Have you written about this in the newsletter & I have just missed
it? Thanks again.
Greenhouses are wonderful for helping tropical plants grow in non-tropical climates. I will be writing a longer article about this in some future newsletter but some important points to keep in mind are:
1. The gh (greenhouse) temperature will drop slowly until it matches the outdoor temperature at night unless there is a heater in the greenhouse. It still helps the plants since the temperature stays warm longer and is cold for a shorter amount of time but some source of heat will make a big difference to the temperature and the plants. The lean-to style gh you are going to have will gain some heat from being up against the house but I would still place another source of heat inside even if it is only used on nights that are close to or below freezing.

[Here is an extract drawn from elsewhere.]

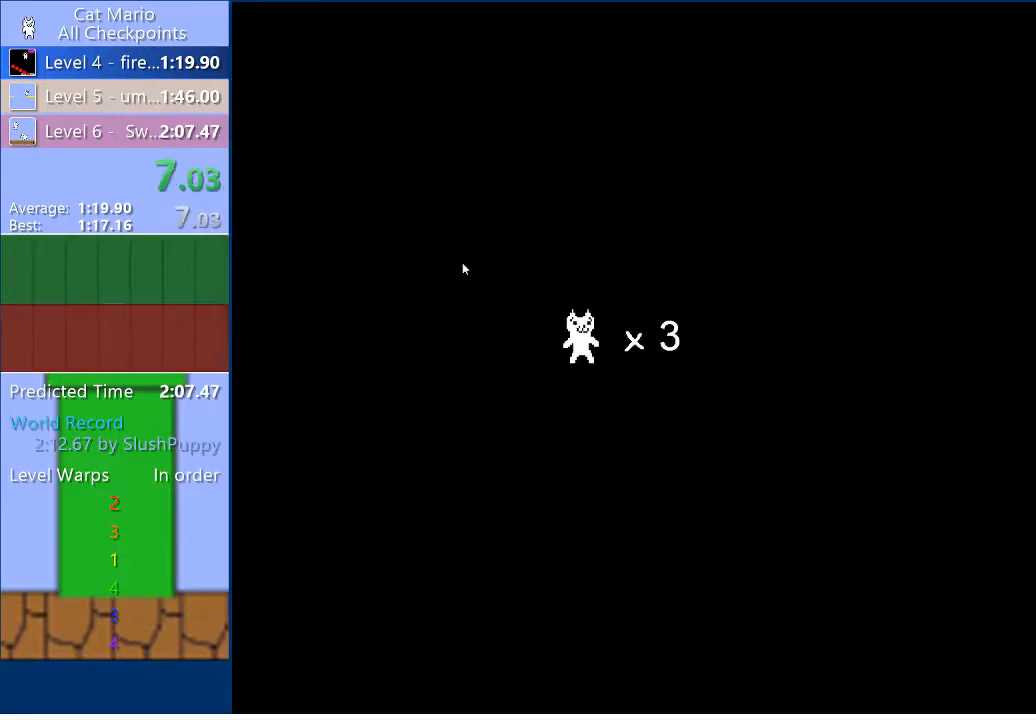
{"keys": ["right"], "events": []}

2. In the daytime, if there is direct sun on the gh, the temperatures can rise very high, too high for most plants. It is critical that ventilation be designed into the gh so that the excess heat on a sunny day can be allowed to escape the gh. There are several ways to do this, from automatic windows that pop open when the temperature reaches a certain level and close again when it drops below that level, to exhaust fans or just doors and windows that are opened and closed manually. Automated features are great and much appreciated once you start living with a gh on a daily basis. However it is done, a gh MUST have a way to get rid of excess heat or the plants will be cooked!
3. A source of water is very handy inside or very near the gh. Plants must be watered and the gh cleaned out from time to time so having easy access to water will save time and trouble later on.

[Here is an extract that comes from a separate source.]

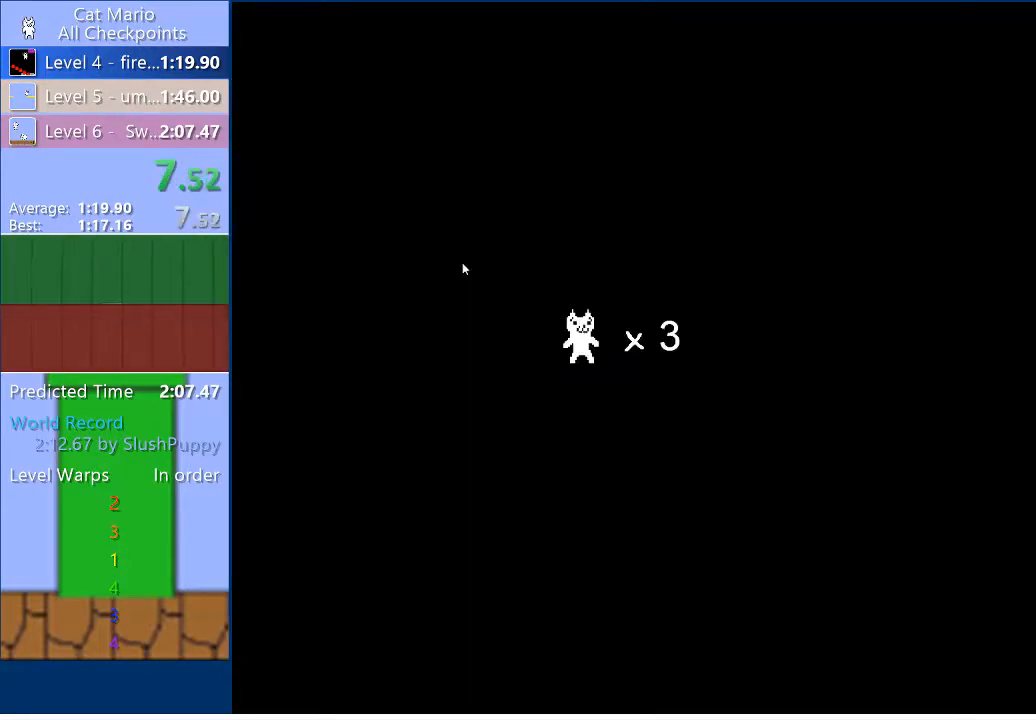
{"keys": ["right"], "events": []}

4. The gh floor is important to ease of use as well. If it will be bare ground then the ground should be covered with weed barrier cloth. This will not only prevent weeds from growing and allow water to seep through but will also give you something to stand on other than dirt which can turn to mud easily in a gh situation. You can also put gravel down but it is still a good idea to cover the gravel with weed cloth since it is almost impossible to keep gravel clean and weeds will grow in it as well. Weed barrier cloth can be ordered online or found at garden centers. If the floor is going to be paved with some material like concrete then it is good to plan for water drainage when building. The water needs to go somewhere, down a drain or following a slope to some exit in or under the gh wall. You will want to wash the floor from time to time and it is convenient to let water from plant pots fall directly onto the floor so planning the floor so that it handles water will make the gh easier to use in the future.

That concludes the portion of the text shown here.